Non ti senti il padrone del mondo. Ti senti piccolissimo in un mondo di meraviglia. Senti che vorresti avere una tenda e rimanere lì per un po’. Il tempo che serve per respirare e non pensare. O per pensare e basta.
Sognare.
Un mondo fatto della linearità del mare e dal ritmo delle montagne che si incontrano armoniosamente sulle note di una melodia non ancora suonata. E non c’è mai solo uno o solo l’altro. C’è sempre tutto. Un tutto che non è mai troppo. Che è giusto assaporare a piccole dosi. Un mondo in cui la natura possa mantenere i suoi spazi, possa parlare e leggere le stelle di notte. Senza essere sottovalutata. Senza essere calpestata e ignorata. In cui ognuno possa trovare un equilibrio come quello che ho raggiunto in pochi minuti, ascoltando il suono silenzioso del vento che mi scompiglia i capelli. Lo stesso vento che muove le piccole barche che si intravedono in lontananza, che suona le fronde e spinge via le nuvole nel cielo e nella mente.
Un mondo in cui tutti siano capaci di comprendere, in cui tutti abbiano rispetto, così come il mare lo ha per la terra, il blu lo ha per il colore delle rocce.
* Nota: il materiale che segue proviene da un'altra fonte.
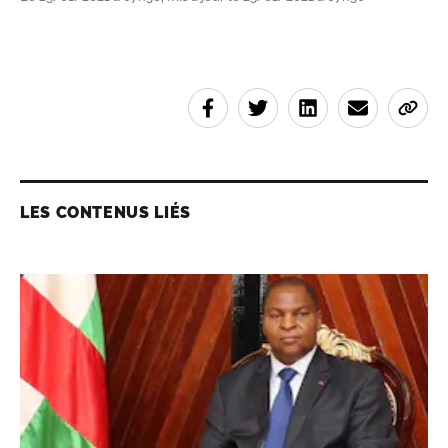
LES CONTENUS LIÉS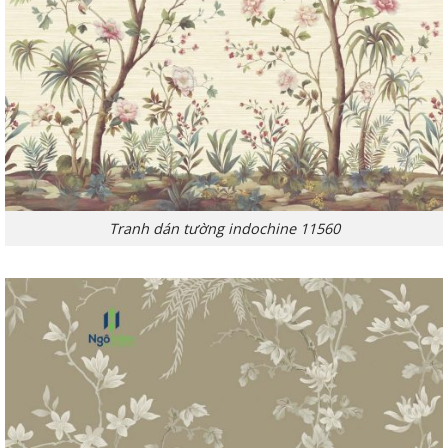
Tranh dán tường indochine 11560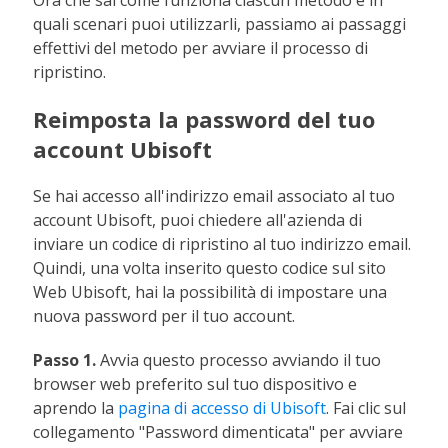
Ora che sai come funziona ciascun metodo e in
quali scenari puoi utilizzarli, passiamo ai passaggi
effettivi del metodo per avviare il processo di
ripristino.
Reimposta la password del tuo
account Ubisoft
Se hai accesso all'indirizzo email associato al tuo
account Ubisoft, puoi chiedere all'azienda di
inviare un codice di ripristino al tuo indirizzo email.
Quindi, una volta inserito questo codice sul sito
Web Ubisoft, hai la possibilità di impostare una
nuova password per il tuo account.
Passo 1.
Avvia questo processo avviando il tuo
browser web preferito sul tuo dispositivo e
aprendo la
pagina di accesso di Ubisoft
. Fai clic sul
collegamento "Password dimenticata" per avviare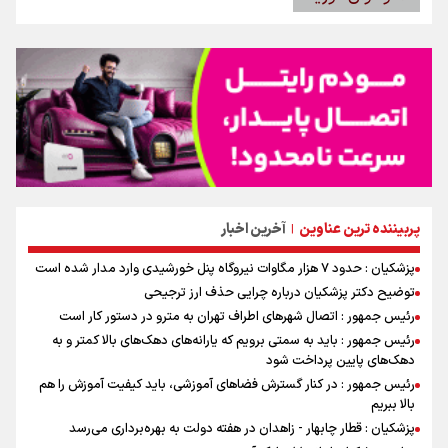
پربیننده ترین عناوین
آخرین اخبار
|
پزشکیان : حدود ۷ هزار مگاوات نیروگاه پنل خورشیدی وارد مدار شده است
توضیح دکتر پزشکیان درباره چرایی حذف ارز ترجیحی
رئیس جمهور : اتصال شهرهای اطراف تهران به مترو در دستور کار است
رئیس جمهور : باید به سمتی برویم که یارانه‌های دهک‌های بالا کمتر و به
دهک‌های پایین پرداخت شود
رئیس جمهور : در کنار گسترش فضاهای آموزشی، باید کیفیت آموزش را هم
بالا ببریم
پزشکیان : قطار چابهار - زاهدان در هفته دولت به بهره‌برداری می‌رسد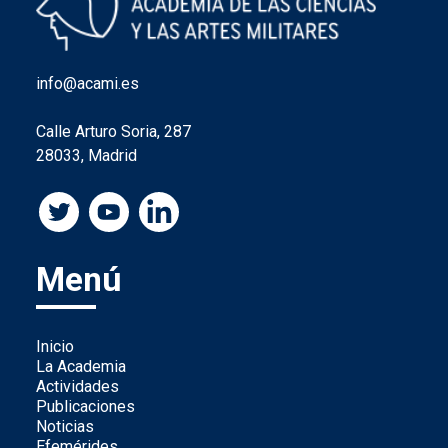
info@acami.es
Calle Arturo Soria, 287
28033, Madrid
Menú
Inicio
La Academia
Actividades
Publicaciones
Noticias
Efemérides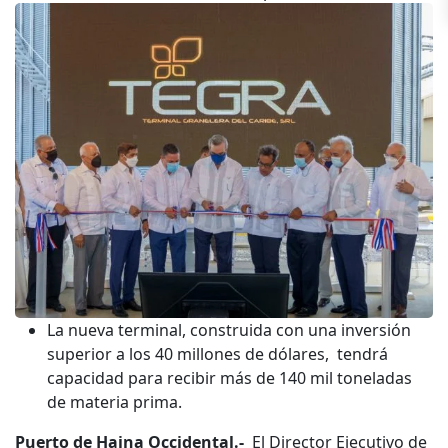
La nueva terminal, construida con una inversión
superior a los 40 millones de dólares, tendrá
capacidad para recibir más de 140 mil toneladas
de materia prima.
Puerto de Haina Occidental.-
El Director Ejecutivo de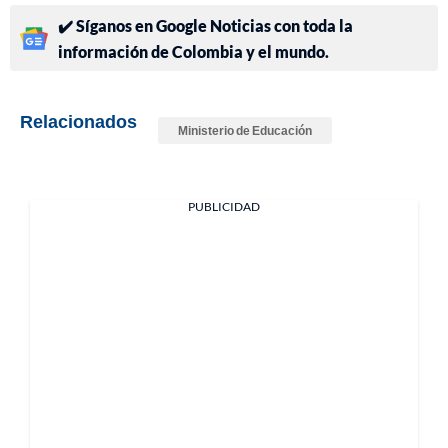
✔️ Síganos en Google Noticias con toda la
información de Colombia y el mundo.
Relacionados
Ministerio de Educación
PUBLICIDAD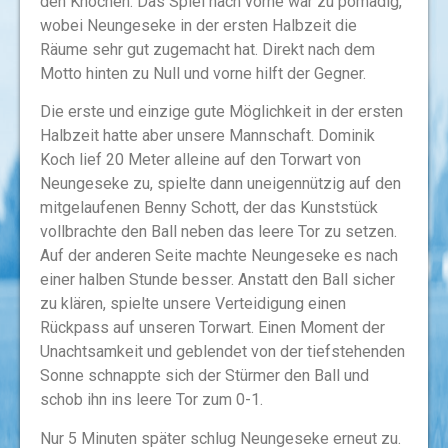
den Knochen. Das Spiel nach vorne war zu pomadig,
wobei Neungeseke in der ersten Halbzeit die
Räume sehr gut zugemacht hat. Direkt nach dem
Motto hinten zu Null und vorne hilft der Gegner.
Die erste und einzige gute Möglichkeit in der ersten
Halbzeit hatte aber unsere Mannschaft. Dominik
Koch lief 20 Meter alleine auf den Torwart von
Neungeseke zu, spielte dann uneigennützig auf den
mitgelaufenen Benny Schott, der das Kunststück
vollbrachte den Ball neben das leere Tor zu setzen.
Auf der anderen Seite machte Neungeseke es nach
einer halben Stunde besser. Anstatt den Ball sicher
zu klären, spielte unsere Verteidigung einen
Rückpass auf unseren Torwart. Einen Moment der
Unachtsamkeit und geblendet von der tiefstehenden
Sonne schnappte sich der Stürmer den Ball und
schob ihn ins leere Tor zum 0-1.
Nur 5 Minuten später schlug Neungeseke erneut zu.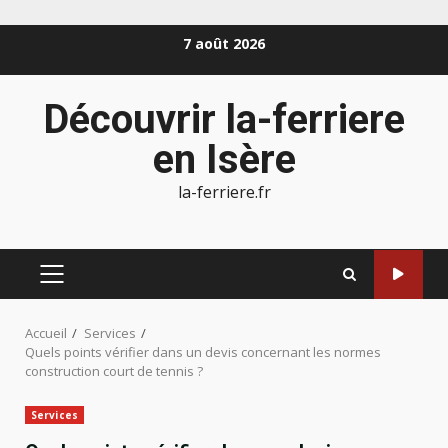
Aller
7 août 2026
au
contenu
Découvrir la-ferriere
en Isère
la-ferriere.fr
MENU
PRINCIPAL
Accueil
Services
Quels points vérifier dans un devis concernant les normes
construction court de tennis ?
Services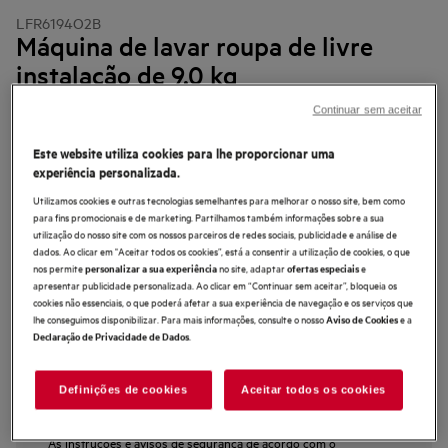
LFR6194O2B
Máquina de lavar roupa de livre
instalação de 9.0 kg
Continuar sem aceitar
Este website utiliza cookies para lhe proporcionar uma
experiência personalizada.
4.5 (6)
Utilizamos cookies e outras tecnologias semelhantes para melhorar o nosso site, bem como
para fins promocionais e de marketing. Partilhamos também informações sobre a sua
Ficha de informação do produto
Benefícios
utilização do nosso site com os nossos parceiros de redes sociais, publicidade e análise de
dados. Ao clicar em "Aceitar todos os cookies”, está a consentir a utilização de cookies, o que
A máquina Série 6000 ProSense® reduz até 30%* o consumo de água e de
nos permite
no site, adaptar
e
personalizar a sua experiência
ofertas especiais
energia
apresentar publicidade personalizada. Ao clicar em “Continuar sem aceitar”, bloqueia os
Com ProSense®, cada ciclo é ajustado à carga
Para lavagem eficiente da roupa no menor espaço de tempo possível
cookies não essenciais, o que poderá afetar a sua experiência de navegação e os serviços que
lhe conseguimos disponibilizar. Para mais informações, consulte o nosso
e a
Aviso de Cookies
.
Declaração de Privacidade de Dados
Definições de cookies
Aceitar todos os cookies
As instruções e avisos de segurança de acordo com o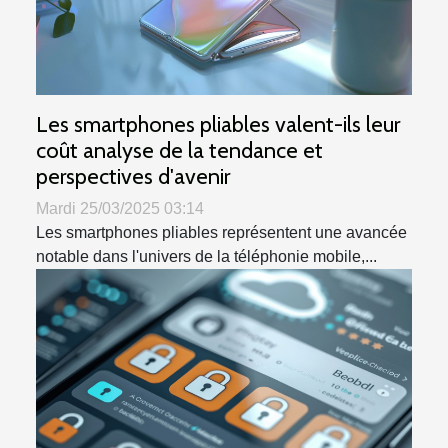
Les smartphones pliables valent-ils leur
coût analyse de la tendance et
perspectives d'avenir
Mardi 25/03/2025 03:14
Les smartphones pliables représentent une avancée
notable dans l'univers de la téléphonie mobile,...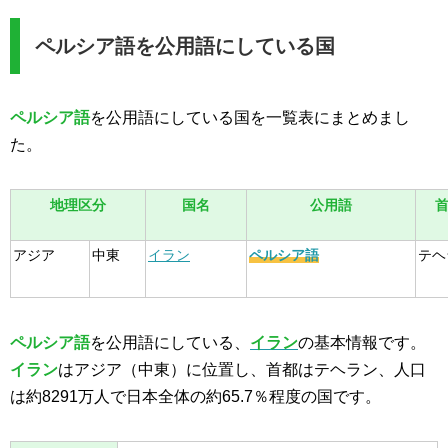
ペルシア語を公用語にしている国
ペルシア語
を公用語にしている国を一覧表にまとめまし
た。
地理区分
国名
公用語
アジア
中東
イラン
ペルシア語
テヘ
ペルシア語
を公用語にしている、
イラン
の基本情報です。
イラン
はアジア（中東）に位置し、首都はテヘラン、人口
は約8291万人で日本全体の約65.7％程度の国です。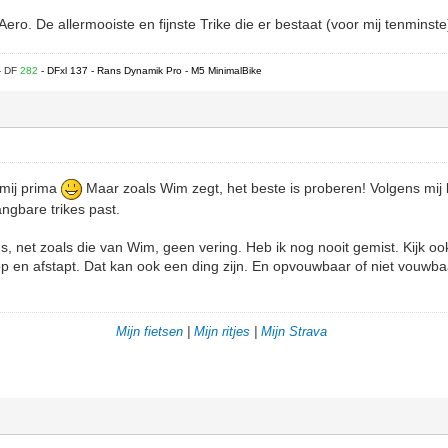
o. De allermooiste en fijnste Trike die er bestaat (voor mij tenminst
- DF
282
- DFxl 137 - Rans Dynamik Pro - M5 MinimalBike
 mij prima
Maar zoals Wim zegt, het beste is proberen! Volgens mij 
angbare trikes past.
ns, net zoals die van Wim, geen vering. Heb ik nog nooit gemist. Kijk o
op en afstapt. Dat kan ook een ding zijn. En opvouwbaar of niet vouw
Mijn fietsen
|
Mijn ritjes
|
Mijn Strava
E per un attimo dimentichi quello che sta succedendo laggiù. Quello per cui vorresti fare qualcosa ma per cui non puoi fare niente, o quasi. Tutto quello di cui vorresti liberarti quando ti chiudi in camera a ballare e cantare a squarciagola delle canzoni che vorresti aver scritto. Tutto quello di cui vorresti scrivere senza però sembrare banale.
Un continuo oscillare finché non arriva il momento di rientrare.
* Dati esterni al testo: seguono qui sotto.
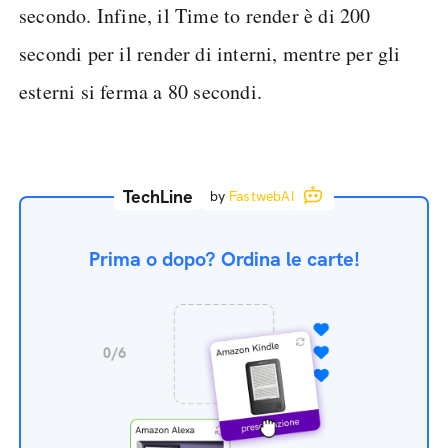
secondo. Infine, il Time to render è di 200
secondi per il render di interni, mentre per gli
esterni si ferma a 80 secondi.
TechLine
by
FastwebAI
Prima o dopo? Ordina le carte!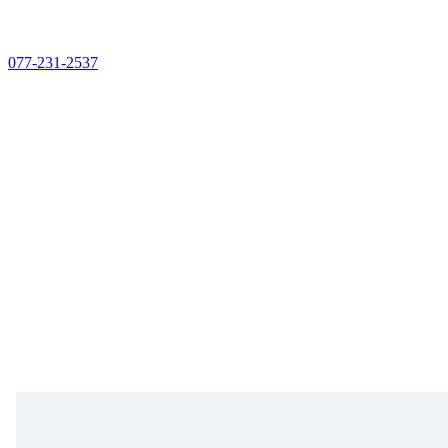
077-231-2537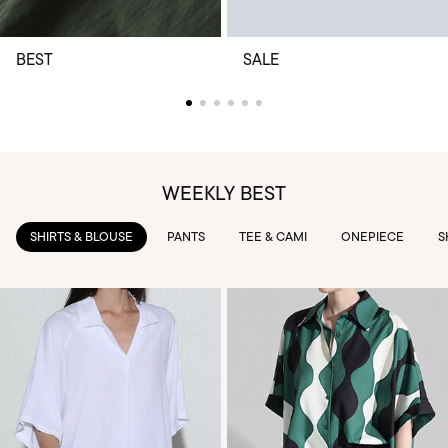
BEST
SALE
WEEKLY BEST
PANTS
TEE & CAMI
ONEPIECE
SKIRTS
OUTWEAR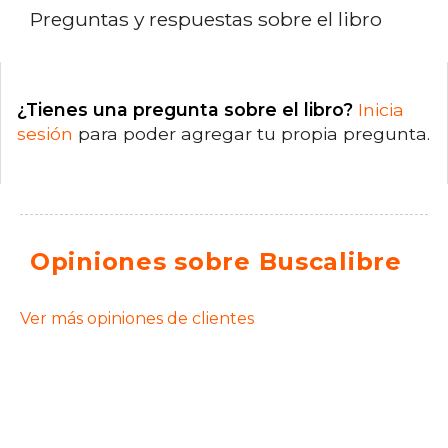
Preguntas y respuestas sobre el libro
¿Tienes una pregunta sobre el libro?
Inicia
sesión
para poder agregar tu propia pregunta.
Opiniones sobre Buscalibre
Ver más opiniones de clientes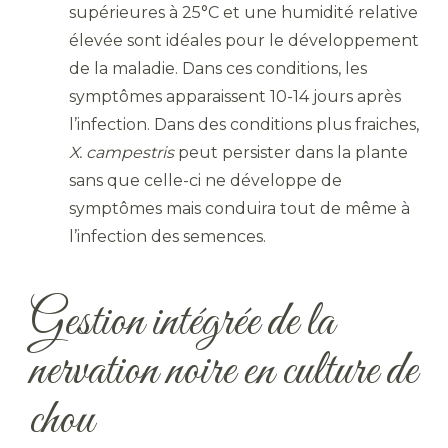
supérieures à 25°C et une humidité relative
élevée sont idéales pour le développement
de la maladie. Dans ces conditions, les
symptômes apparaissent 10-14 jours après
l’infection. Dans des conditions plus fraiches,
X. campestris
peut persister dans la plante
sans que celle-ci ne développe de
symptômes mais conduira tout de même à
l’infection des semences.
Gestion intégrée de la
nervation noire en culture de
chou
Così tutto torna e la discesa sembra di nuovo salita.
Penso.
Non so cosa succederà. Il dopo non è ancora arrivato. Si avvicina silenzioso, in punta di piedi, come il mostro dal volto mascherato di un incubo di quando ero bambina.
Tutto è surreale.
Quel surreale di una città vuota. Quello di chi dimentica. È surreale dover immaginare il “dopo” come uno spaventoso enigma da risolvere.
È assurdo provare inquietudine. Sentirsi proiettati in un’umanità che non ti appartiene e stenti a riconoscere.
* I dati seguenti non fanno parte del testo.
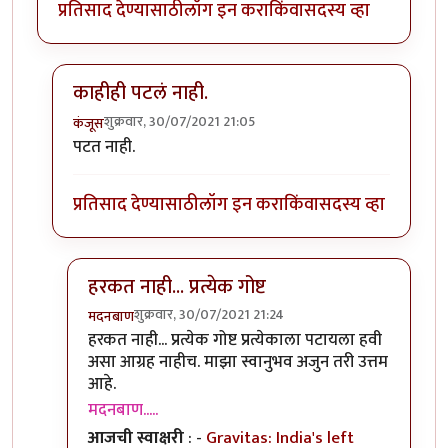
प्रतिसाद देण्यासाठी
लॉग इन करा
किंवा
सदस्य व्हा
काहीही पटलं नाही.
शुक्रवार, 30/07/2021 21:05
कंजूस
In reply to
मी क्रेडिट कार्ड अजिबात वापरु
by
मदनबाण
पटत नाही.
प्रतिसाद देण्यासाठी
लॉग इन करा
किंवा
सदस्य व्हा
हरकत नाही... प्रत्येक गोष्ट
शुक्रवार, 30/07/2021 21:24
मदनबाण
In reply to
काहीही पटलं नाही.
by
कंजूस
हरकत नाही... प्रत्येक गोष्ट प्रत्येकाला पटायला हवी
असा आग्रह नाहीच. माझा स्वानुभव अजुन तरी उत्तम
आहे.
मदनबाण.....
आजची स्वाक्षरी
: -
Gravitas: India's left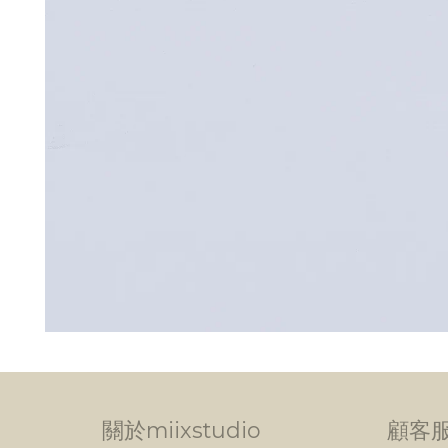
關於miixstudio
顧客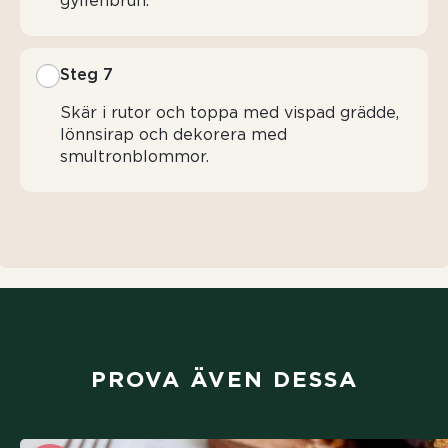
gyllenbrun.
Steg 7
Skär i rutor och toppa med vispad grädde,
lönnsirap och dekorera med
smultronblommor.
PROVA ÄVEN DESSA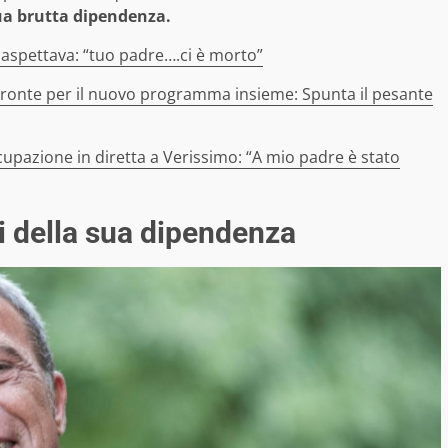
ua brutta dipendenza.
i aspettava: “tuo padre….ci è morto”
ronte per il nuovo programma insieme: Spunta il pesante
cupazione in diretta a Verissimo: “A mio padre è stato
i della sua dipendenza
Eppure i pensieri in testa non si fermano.
Non possono farlo.
Forse il solito vizio di pensare al dopo prima che arrivi.
Ragiono su quello che potrebbe accadere, sul futuro. Incerto, nonostante la certezza riguardo la strada da prendere e percorrere per ritornare. Ed è così che a volte mi sento un po’ come la donna di Corcosin Sogni, ferma a pensare, immaginare, in un tempo immobile, con lo sguardo che lotta contro i brutti pensieri e si fa forza navigando in alto mare durante la tempesta.